Далеко идти не пришлось. Всего-то до конца коридора примерно пятидесятиметровой длины. И очень маленькой высоты, придававшей ему вкупе с грубовато выложенными из камня стенами вид вырубленного в скале тоннеля. Мои друзья «эльфы» смогли бы идти здесь, лишь пригнувшись. Да и я, учитывая низкую силу тяжести, при слишком энергичном шаге имел шанс оцарапать макушку о потолок. К счастью или несчастью, но в моем нынешнем состоянии было не до прыжков.

В конце коридора меня втолкнули в узкую дверь. Комнатка не поражала ни размером, ни убранством. Стол и два стула. И все. Явно не чей-то рабочий кабинет. Скорее – допросная. Меня усадили на стоящий посреди помещения грубо сколоченный стул. Конвоиры встали по бокам, а гном вообще остался за плотно прикрытой дверью.

За столом, глядя на меня кристально чистыми голубыми глазами, восседал мужчина средних лет в серой полевой форме, довольно поношенной, которую украшали майорские погоны. Офицер имел достаточно располагающую к себе внешность – округлое, чуть вытянутое лицо правильной формы с твердым, покрытым оспинками подбородком и несколько выдающимися вперед скулами. А смешная морщинка на переносице и вовсе придавала ему несерьезный вид. Не могли подобрать для допроса кого-либо с более устрашающей внешностью?

Майор не стал затягивать начало.

– Свое имя я называть тебе не буду.
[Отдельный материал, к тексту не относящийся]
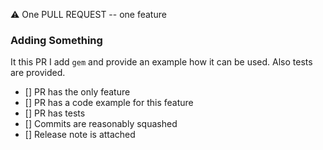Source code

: :warning: One PULL REQUEST -- one feature

### Adding Something

It this PR I add `gem` and provide an example how it can be used. Also tests are provided.

- [] PR has the only feature
- [] PR has a code example for this feature
- [] PR has tests
- [] Commits are reasonably squashed
- [] Release note is attached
Незачем. Можешь называть меня «герр майор». Или даже «товарищ майор», если тебе так привычнее! – бодро приступил к допросу тот на довольно чистом русском языке. Покойный Фогель тоже неплохо по-русски чесал, кстати. У них это обязательный элемент подготовки офицеров, интересно? Или только разведчиков?
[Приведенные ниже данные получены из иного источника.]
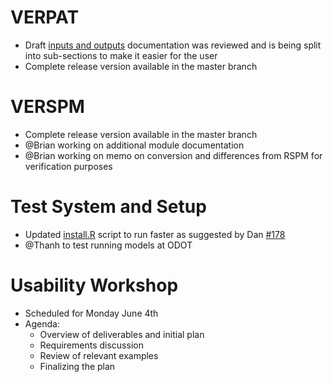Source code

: # VERPAT 
  - Draft [inputs and outputs](VERPAT-Inputs-and-Outputs) documentation was reviewed and is being split into sub-sections to make it easier for the user
  - Complete release version available in the master branch

# VERSPM
  - Complete release version available in the master branch
  - @Brian working on additional module documentation
  - @Brian working on memo on conversion and differences from RSPM for verification purposes

# Test System and Setup
  - Updated [install.R](https://github.com/gregorbj/VisionEval/wiki/Getting-Started#installation-and-setup) script to run faster as suggested by Dan [#178](https://github.com/gregorbj/VisionEval/issues/178)
  - @Thanh to test running models at ODOT

# Usability Workshop
  - Scheduled for Monday June 4th
  - Agenda: 
    - Overview of deliverables and initial plan
    - Requirements discussion
    - Review of relevant examples
    - Finalizing the plan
Так как я в ответ промолчал, то веселый нацист продолжил, придвигая к себе картонную папку и письменные принадлежности, состоявшие из металлического, с костяной ручкой пера и простой медной чернильницы с крышкой. От вида этих предметов на меня пахнуло уже подзабытым духом казенной канцелярщины докомпьютерной эры. Можно было бы сказать – ностальгическим духом, если бы не обстановка…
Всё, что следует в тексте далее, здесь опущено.